Silent Hill was paradise.

* * * *

James and Mary Sunderland were the ideal couple: happily married, old high school sweethearts who had stayed faithful with each other since the day they had met. Mary had seen the town in pictures and brochures, and had begged her husband to take her there. They had gone, staying in room 312 of the Lakeview Hotel. However, Mary began to get sick during their stay, and the trip had to be ended earlier than planned. Mary asked James to promise to take her again someday, and he agreed, comforting his wife in her illness.

But Mary was hospitalized, and her condition was not improving. When James recieved the news that his wife's condition was terminal and that she would not survive, the days began to feel like weeks, years, months all rolled into one. The guilt that James could not keep his promise consumed him, Mary's hospitalization angered him, and then her sudden death pulled him into a whirlpool of severe grief and loneliness.

Three long years had passed, alcohol bottles littered the floor, the house seemed to be falling apart, and the bills were piling up. The phone and doorbell would ring endlessly, anxiously, worriedly, but James would not answer.

Everything continued hopelessly, until one day, when James received a fateful letter that changed his life.

Received may not be the correct word. James was puzzled by the lack of postage on the envelope, as well as the fact that he couldn't remember the last time he had made that journey between the front door and the mailbox.

And yet there it was... urging him, begging him...

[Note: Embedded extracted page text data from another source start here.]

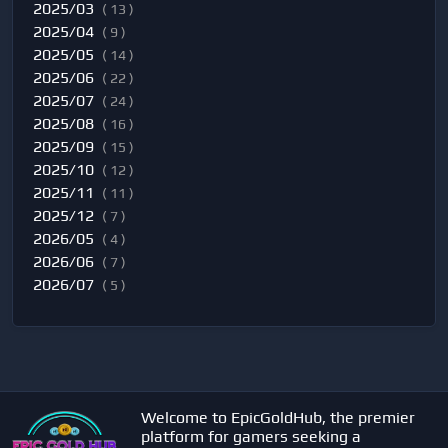
2025/03
( 13 )
2025/04
( 9 )
2025/05
( 14 )
2025/06
( 22 )
2025/07
( 24 )
2025/08
( 16 )
2025/09
( 15 )
2025/10
( 12 )
2025/11
( 11 )
2025/12
( 7 )
2026/05
( 4 )
2026/06
( 7 )
2026/07
( 5 )
Welcome to EpicGoldHub, the premier
platform for gamers seeking a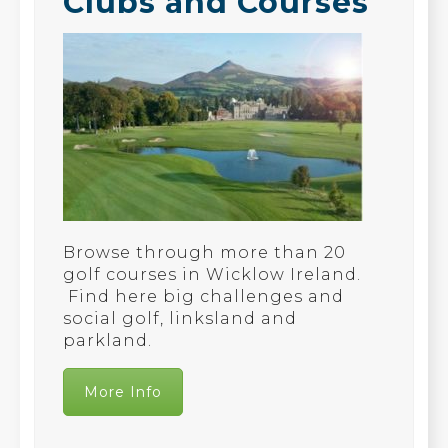
Clubs and Courses
Browse through more than 20
golf courses in Wicklow Ireland.
Find here big challenges and
social golf, linksland and
parkland.
More Info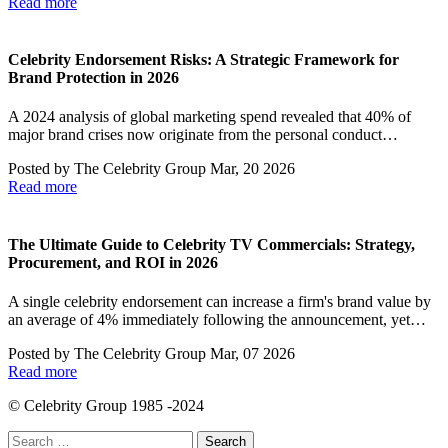
Read more
Celebrity Endorsement Risks: A Strategic Framework for
Brand Protection in 2026
A 2024 analysis of global marketing spend revealed that 40% of
major brand crises now originate from the personal conduct…
Posted by
The Celebrity Group
Mar, 20 2026
Read more
The Ultimate Guide to Celebrity TV Commercials: Strategy,
Procurement, and ROI in 2026
A single celebrity endorsement can increase a firm's brand value by
an average of 4% immediately following the announcement, yet…
Posted by
The Celebrity Group
Mar, 07 2026
Read more
© Celebrity Group 1985 -2024
Search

And so he showered. And shaved, and changed his clothes. The car keys almost seemed to be collecting dust as he picked them up off the hook by the door. Getting in the car, it felt to him as if he had nearly forgotten how to drive as he pulled away from the house, only carrying two things -- the mysterious letter, and the picture of Mary... taken in Silent Hill, days before she fell so uncontrollably ill.

He was on his way to Silent Hill.

The place he had promised to take her back to someday.